_Exercises_
(a) Rewrite the bike thread from "I would suggest" to "might be tough.", putting "Trek" wherever "Orbea" appears.
(b) Based on the thread about choosing a bike for an 8-year-old, mark each statement yes or no and quote the words that decide it. (i) The son has ridden a hand-me-down Marin Hidden Country for a couple of years. (ii) The suggested Orbea 24 Team comes with a shock. (iii) The parent wants a bike the son can test ride.
(c) In the thread about a bike for an 8-year-old, which two bikes does the parent find available locally?

_Passage_
# A couple choices for 8 year old



## cfiore (Dec 1, 2017)

So my son has been riding a hand me down Marin Hidden Country for a couple years now. It has seen better days and I think his ability is beginning to out grow it. The problem is we are on a tight budget. I was looking at sub $500 kids mountain bikes and would like to get him a new one. Locally (I want him to be able to test ride it) there is a Marin Bayview 24 & a GT Stomper Ace 24. They both come in sub $500. I was wondering if anyone has any input or thoughts or experience with either of those?

Thanks!


----------



## SactoGeoff (Aug 11, 2017)

I would suggest finding a dealer who carries Orbea and take a look at the Orbea MX 24 lineup. The 24 Team is within your price range. No shock but you can add that later. The overall package with gearing and good geometry is worthwhile. Especially since you mentioned his skill is outgrowing his bike. Geometry (short rear triangle) is important.

Comencal Ramones isn't bad either. But I think finding a dealer might be tough.

_Provided information_
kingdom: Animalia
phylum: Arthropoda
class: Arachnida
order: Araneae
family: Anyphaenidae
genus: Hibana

_Per-task outputs_
(a)
I would suggest finding a dealer who carries Trek and take a look at the Trek MX 24 lineup. The 24 Team is within your price range. No shock but you can add that later. The overall package with gearing and good geometry is worthwhile. Especially since you mentioned his skill is outgrowing his bike. Geometry (short rear triangle) is important.

Comencal Ramones isn't bad either. But I think finding a dealer might be tough.

(b)
(i) Yes: "So my son has been riding a hand me down Marin Hidden Country for a couple years now."
(ii) No: "No shock but you can add that later."
(iii) Yes: "I want him to be able to test ride it"

(c) A Marin Bayview 24 and a GT Stomper Ace 24.